I used to say that I thought a stroller would be the worst part of parenthood, and I meant it, inasmuch it was a bad thing that I could tangibly imagine, from back when I used had a job babysitting an 18-month-boy in Montreal that required me to push him around in an awkward BabyJogger (one time he fell out of it, I still feel bad about that, I hope he’s OK, if only I remembered his name I would google him).
And it’s true, a stroller is bad, bulky and irritating when you’re used to moving at speed. But what is worse, perhaps, is that every kind of baby transport is hard.

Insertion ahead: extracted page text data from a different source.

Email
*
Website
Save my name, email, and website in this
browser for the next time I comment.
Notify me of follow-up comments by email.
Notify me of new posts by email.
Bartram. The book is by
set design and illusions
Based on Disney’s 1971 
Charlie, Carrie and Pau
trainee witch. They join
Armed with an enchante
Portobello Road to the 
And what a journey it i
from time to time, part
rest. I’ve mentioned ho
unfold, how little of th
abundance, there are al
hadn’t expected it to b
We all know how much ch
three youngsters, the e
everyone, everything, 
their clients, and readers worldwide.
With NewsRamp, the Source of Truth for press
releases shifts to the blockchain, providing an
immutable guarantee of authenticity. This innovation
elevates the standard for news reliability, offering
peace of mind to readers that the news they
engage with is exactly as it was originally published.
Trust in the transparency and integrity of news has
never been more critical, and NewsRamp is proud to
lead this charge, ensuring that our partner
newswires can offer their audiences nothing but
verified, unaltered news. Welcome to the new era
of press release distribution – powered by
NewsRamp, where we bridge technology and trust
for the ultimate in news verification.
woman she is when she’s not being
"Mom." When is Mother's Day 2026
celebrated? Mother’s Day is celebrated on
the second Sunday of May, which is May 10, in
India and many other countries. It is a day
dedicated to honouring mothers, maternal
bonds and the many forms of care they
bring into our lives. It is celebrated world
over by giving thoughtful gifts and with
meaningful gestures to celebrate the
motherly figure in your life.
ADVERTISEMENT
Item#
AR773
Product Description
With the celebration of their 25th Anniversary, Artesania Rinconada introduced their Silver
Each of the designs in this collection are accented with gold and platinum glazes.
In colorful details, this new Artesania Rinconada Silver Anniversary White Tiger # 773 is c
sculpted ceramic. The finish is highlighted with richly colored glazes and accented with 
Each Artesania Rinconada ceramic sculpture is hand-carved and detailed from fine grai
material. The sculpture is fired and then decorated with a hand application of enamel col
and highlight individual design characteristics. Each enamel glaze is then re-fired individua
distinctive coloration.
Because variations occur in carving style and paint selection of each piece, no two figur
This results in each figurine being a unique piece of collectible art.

The thing that I have loved so much about living in a city until now — the car-free freedom — is now so limiting with the addition of a person who weighs about 15 pounds. If I know you in life and you haven’t seen me, I apologize, I really do, I thought I would be the kind of mother who darts cheerfully around the city with my pleasant child in tow, but the truth is that though he is pleasant (you know, in my opinion, of course I think that) and I am pretty cheerful, at this stage in the game any travel beyond the perimeter of our neighborhood feels like an onerous project.
At the weekend we were going to New Jersey for one night, to see our friends in a place that is, to be clear, only seventeen miles away. Not far. At 1:30 the baby and I got out of swimming class (another story) and E said, Oh, we need to get a car to the train station at quarter past 3, and I snapped, That’s not going to happen, and E said, in his kind and reasonable tone, Well, let’s really try. At quarter past 3 we were ready but when the app indicated that we would arrive at the station with 5 minutes until the train departed I bellowed WE ARE NOT GOING TO MAKE IT and that began the cascade into crisis.

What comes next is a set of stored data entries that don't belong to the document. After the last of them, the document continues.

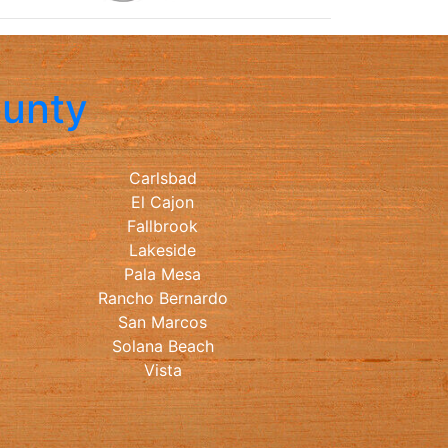
ounty
Carlsbad
El Cajon
Fallbrook
Lakeside
Pala Mesa
Rancho Bernardo
San Marcos
Solana Beach
Vista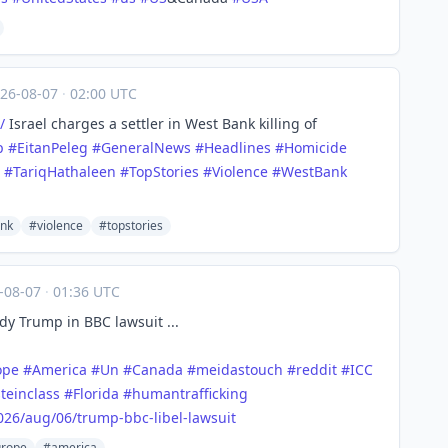
26-08-07
·
02:00 UTC
/
Israel charges a settler in West Bank killing of
p
#
EitanPeleg
#
GeneralNews
#
Headlines
#
Homicide
#
TariqHathaleen
#
TopStories
#
Violence
#
WestBank
nk
#violence
#topstories
-08-07
·
01:36 UTC
y Trump in BBC lawsuit ...
ope
#
America
#
Un
#
Canada
#
meidastouch
#
reddit
#
ICC
teinclass
#
Florida
#
humantrafficking
026/a
ug/06/trump-bbc-libel-lawsuit
rope
#america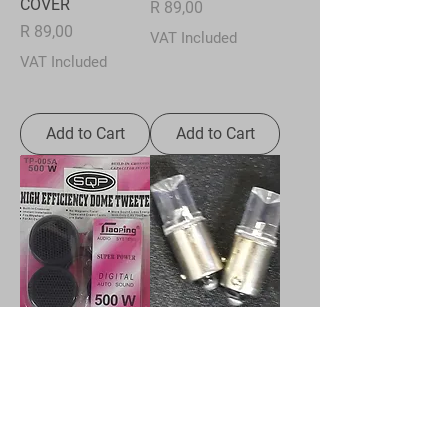
COVER
Price
R 89,00
Price
R 89,00
VAT Included
VAT Included
Add to Cart
Add to Cart
TWEETERS 500W
LED BULB -
WHITE - BAYONET
Price
R 59,00
Price
R 22,00
VAT Included
VAT Included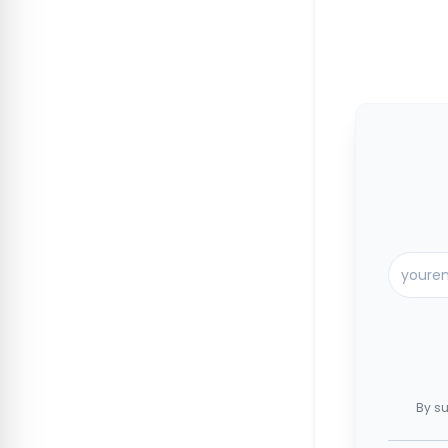
By su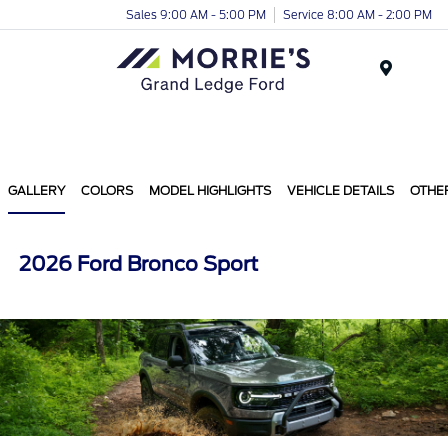
Sales 9:00 AM - 5:00 PM
Service 8:00 AM - 2:00 PM
Menu
GALLERY
COLORS
MODEL HIGHLIGHTS
VEHICLE DETAILS
OTHE
2026 Ford Bronco Sport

First, we had an argument about the cost of a ZipCar, and then I tried to storm out of the building, which was out of proportion, and then we agreed that we would just pay for it. But then when we got to the car there was something wrong, it couldn’t be driven. E called the company and they said, Sorry, but don’t worry, we can give you another car, it’s just 7 miles away! and E said, Do you have any idea how far that is in New York City?? and then I said, OK, I’m calling an Uber, and we will take a bus.

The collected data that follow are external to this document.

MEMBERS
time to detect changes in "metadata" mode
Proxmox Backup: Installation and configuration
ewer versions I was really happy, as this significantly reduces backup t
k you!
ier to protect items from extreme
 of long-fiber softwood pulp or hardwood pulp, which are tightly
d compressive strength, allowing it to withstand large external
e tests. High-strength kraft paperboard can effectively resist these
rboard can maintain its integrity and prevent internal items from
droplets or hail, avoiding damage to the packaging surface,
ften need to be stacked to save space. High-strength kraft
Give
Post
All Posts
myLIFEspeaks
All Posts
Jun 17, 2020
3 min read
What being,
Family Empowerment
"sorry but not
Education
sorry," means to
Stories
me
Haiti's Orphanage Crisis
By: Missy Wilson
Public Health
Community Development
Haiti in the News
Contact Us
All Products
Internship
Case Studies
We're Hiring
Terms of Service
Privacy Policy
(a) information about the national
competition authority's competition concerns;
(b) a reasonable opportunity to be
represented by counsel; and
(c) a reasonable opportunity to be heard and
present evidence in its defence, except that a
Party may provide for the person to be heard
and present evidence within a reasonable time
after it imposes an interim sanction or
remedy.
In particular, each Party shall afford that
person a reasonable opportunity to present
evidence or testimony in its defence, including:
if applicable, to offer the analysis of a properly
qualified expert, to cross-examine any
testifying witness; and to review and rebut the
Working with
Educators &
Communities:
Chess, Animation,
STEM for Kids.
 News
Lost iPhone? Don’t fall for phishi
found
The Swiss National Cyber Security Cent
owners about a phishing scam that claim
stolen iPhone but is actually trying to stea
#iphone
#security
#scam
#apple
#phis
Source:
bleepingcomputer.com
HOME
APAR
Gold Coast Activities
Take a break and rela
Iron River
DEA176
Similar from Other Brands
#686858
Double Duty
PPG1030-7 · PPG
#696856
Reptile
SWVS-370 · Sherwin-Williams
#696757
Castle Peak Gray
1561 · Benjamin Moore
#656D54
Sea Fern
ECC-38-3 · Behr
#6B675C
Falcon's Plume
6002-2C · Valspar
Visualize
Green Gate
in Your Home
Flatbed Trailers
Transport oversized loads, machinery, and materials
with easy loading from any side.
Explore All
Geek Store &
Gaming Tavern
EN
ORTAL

At the Port Authority Station we climbed out of the car and popped up the stroller and everything seemed OK and then E realized that he had dropped his phone in the gutter. In the Port Authority gutter! If you’re not familiar with the Port Authority just know, that’s not a good gutter. He wrapped it in a brochure for a Broadway show and then we proceeded to an elevator, and then just as I got in with the baby and the stroller (thank god I had the stroller!) E, who had now reached a level of stress that I had last witnessed when I was having a Caesarean section, said: I have to wash my hands, they have touched this gutter phone!
So there we were, me and the baby, on our own in the Port Authority. The baby was crying and I was singing his favorite song, ‘I’ve Been Working on the Railroad’ and I was thinking to myself, Everyone knows you should never split the group! and of course it was the wrong elevator, and so I rode back up into it and figured out where the bus was departing from and then walked through the station to the other elevator whilst singing ‘Someone’s in the kitchen with Di-NAH’ and rode down to the bus gate and there was E, with his gutter phone in the queue for the bus, and I joined him and I said in maybe not the kindest of voices: This is probably the worst day of our marriage so far! and he said, Yes! and then we sort of laughed because, of course, that makes us very lucky.